Eep! Sorry, I missed the notification. Taking a look now!

gaobinlong commented 6 months ago

It feels like the key fix is passing the correct analyzer to PrefixWrappedAnalyzer.

If we really need to override getPositionIncrementGap, I would suspect that we would need to fix PhraseWrappedAnalyzer too. Do you know if fast phrase fields have the same bug?

I've tested fast phrase query, it doesn't have this bug, I think the reason is that fast match_phrase_query is not like match_phrase_prefix query which will be rewritten to SpanNearQuery:

"type": "SpanNearQuery",
"description": "spanNear([applications.name:b, mask(applications.name._index_prefix:12) as applications.name], 0, true)"

, for fast match_phrase_query, only one termQuery is genereated:

"type": "TermQuery",
"description": "applications.name._index_phrase:b 12",
github-actions[bot] commented 6 months ago

:white_check_mark: Gradle check result for 4d4484d52813cb568700a1c2a35f8b9e243e89f5: SUCCESS

gaobinlong commented 6 months ago

@msfroh, there are some update in this PR, could you please help to take a look?

opensearch-trigger-bot[bot] commented 5 months ago

This PR is stalled because it has been open for 30 days with no activity.

github-actions[bot] commented 4 months ago

:x: Gradle check result for 763099aca8aefa839d7e9b07da2cfc9da134ee2c: FAILURE

Please examine the workflow log, locate, and copy-paste the failure(s) below, then iterate to green. Is the failure a flaky test unrelated to your change?

github-actions[bot] commented 4 months ago

:x: Gradle check result for 8874093313031ddab3bca0a5b21ec87c8bfda11c: FAILURE

Please examine the workflow log, locate, and copy-paste the failure(s) below, then iterate to green. Is the failure a flaky test unrelated to your change?

github-actions[bot] commented 4 months ago

:x: Gradle check result for 251bd44eee068d66f400ac6362ffa836fbff563b: FAILURE

Please examine the workflow log, locate, and copy-paste the failure(s) below, then iterate to green. Is the failure a flaky test unrelated to your change?

github-actions[bot] commented 4 months ago

:grey_exclamation: Gradle check result for 91d61f6635457269750cca71269f973bb843c6b6: UNSTABLE

Please review all flaky tests that succeeded after retry and create an issue if one does not already exist to track the flaky failure.

gaobinlong commented 4 months ago

Hi @msfroh , sorry to bother you, do you have any concern about this PR?

opensearch-trigger-bot[bot] commented 3 months ago

This PR is stalled because it has been open for 30 days with no activity.

opensearch-trigger-bot[bot] commented 2 months ago

This PR is stalled because it has been open for 30 days with no activity.

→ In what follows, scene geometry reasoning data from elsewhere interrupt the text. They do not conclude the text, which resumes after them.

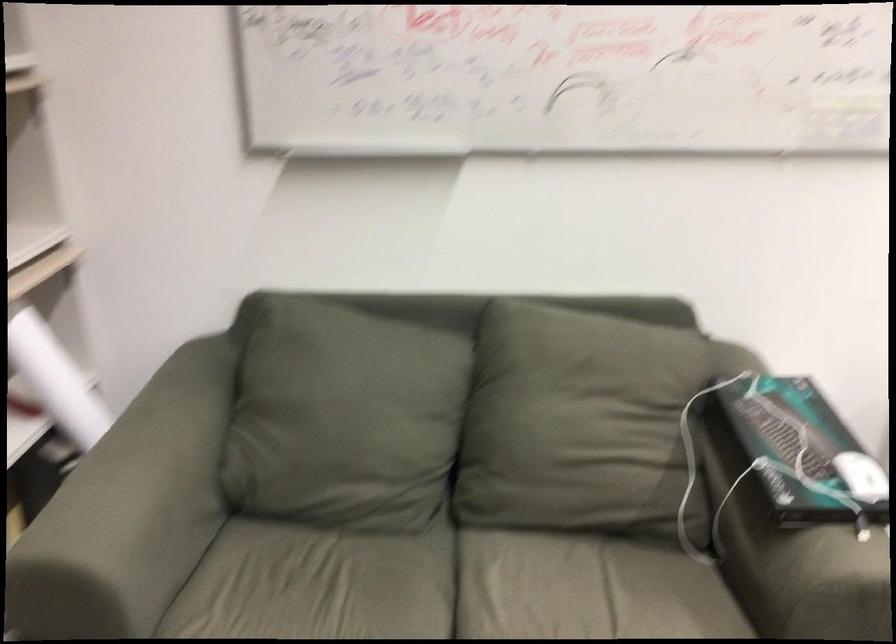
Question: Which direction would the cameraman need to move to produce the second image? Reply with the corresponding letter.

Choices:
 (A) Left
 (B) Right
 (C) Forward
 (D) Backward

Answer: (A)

gaobinlong commented 1 month ago

Could any maintainers help to review and approve this PR? It has been stalled for a long time and all comments from the previous reviewer have been addressed yet.

gaobinlong commented 1 month ago

Can you explain what setAnalyzer does and why it moved? Double-checking that there aren't public API breaking changes here, too.

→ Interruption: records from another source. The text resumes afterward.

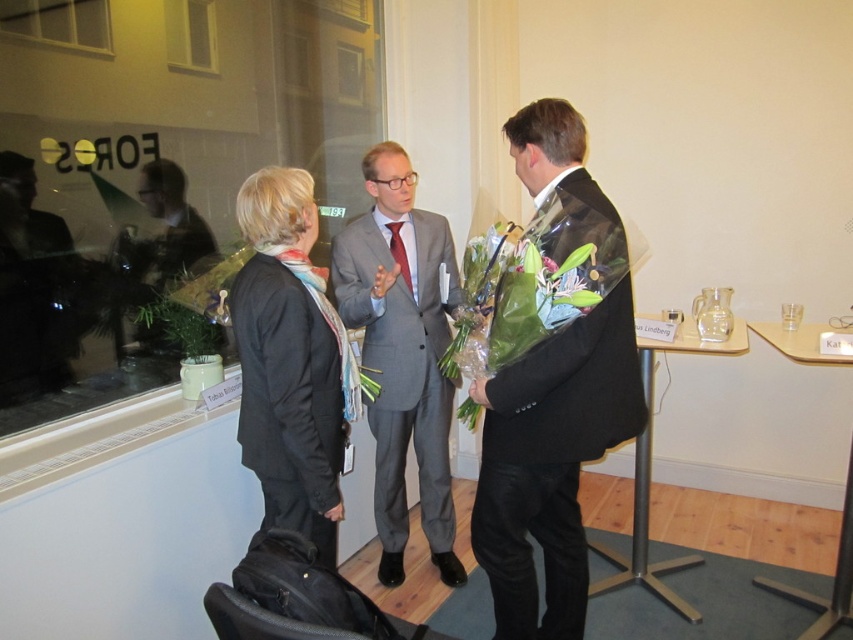
Is clear glass window at upper left shorter than green leafy bouquet at center?

Incorrect, clear glass window at upper left's height does not fall short of green leafy bouquet at center's.

In the scene shown: Can you confirm if clear glass window at upper left is wider than green leafy bouquet at center?

Yes.

The width and height of the screenshot is (853, 640). Describe the element at coordinates (190, 35) in the screenshot. I see `clear glass window at upper left` at that location.

Identify the location of clear glass window at upper left. The height and width of the screenshot is (640, 853). (190, 35).

Is black woolen suit at center thinner than green leafy bouquet at center?

No.

Based on the photo, who is more forward, (247, 310) or (554, 268)?

Point (554, 268) is in front.

Between point (292, 444) and point (544, 257), which one is positioned in front?

Point (544, 257)

Locate an element on the screen. black woolen suit at center is located at coordinates (289, 360).

Based on the photo, does transparent glass window at upper left have a greater width compared to clear glass window at upper left?

Indeed, transparent glass window at upper left has a greater width compared to clear glass window at upper left.

What do you see at coordinates (59, 22) in the screenshot? I see `transparent glass window at upper left` at bounding box center [59, 22].

Identify the location of transparent glass window at upper left. This screenshot has width=853, height=640. (59, 22).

Thanks for your review, setAnalyzer() here is used to set a indexing analyzer for the prefix field {text_field}._index_prefix, which will add a fake gap between multiple values, but the gap position_increment_gap only exists in the parent field's indexAnalyzer, so we need to get the gap by parent.indexAnalyzer().name(), because we've passed the parent field to the construction method of PrefixFieldType: https://github.com/opensearch-project/OpenSearch/blob/6bc04b49a0031e37466001469abcfd593e454813/server/src/main/java/org/opensearch/index/mapper/TextFieldMapper.java#L597 , so I rewrite and move the setAnalyzer() to make the code more clean.

github-actions[bot] commented 1 month ago

:white_check_mark: Gradle check result for 349a4069d7400d7347c17b0f04e684a5225942dd: SUCCESS

github-actions[bot] commented 1 month ago

:x: Gradle check result for f510415a8b37d7d9d3950a946647f22a173d41d0: FAILURE

Please examine the workflow log, locate, and copy-paste the failure(s) below, then iterate to green. Is the failure a flaky test unrelated to your change?

github-actions[bot] commented 1 month ago

:white_check_mark: Gradle check result for 3c5bd2f723f3ecff4fab4efdc04b49f82e5ca6a2: SUCCESS

opensearch-trigger-bot[bot] commented 2 weeks ago

This PR is stalled because it has been open for 30 days with no activity.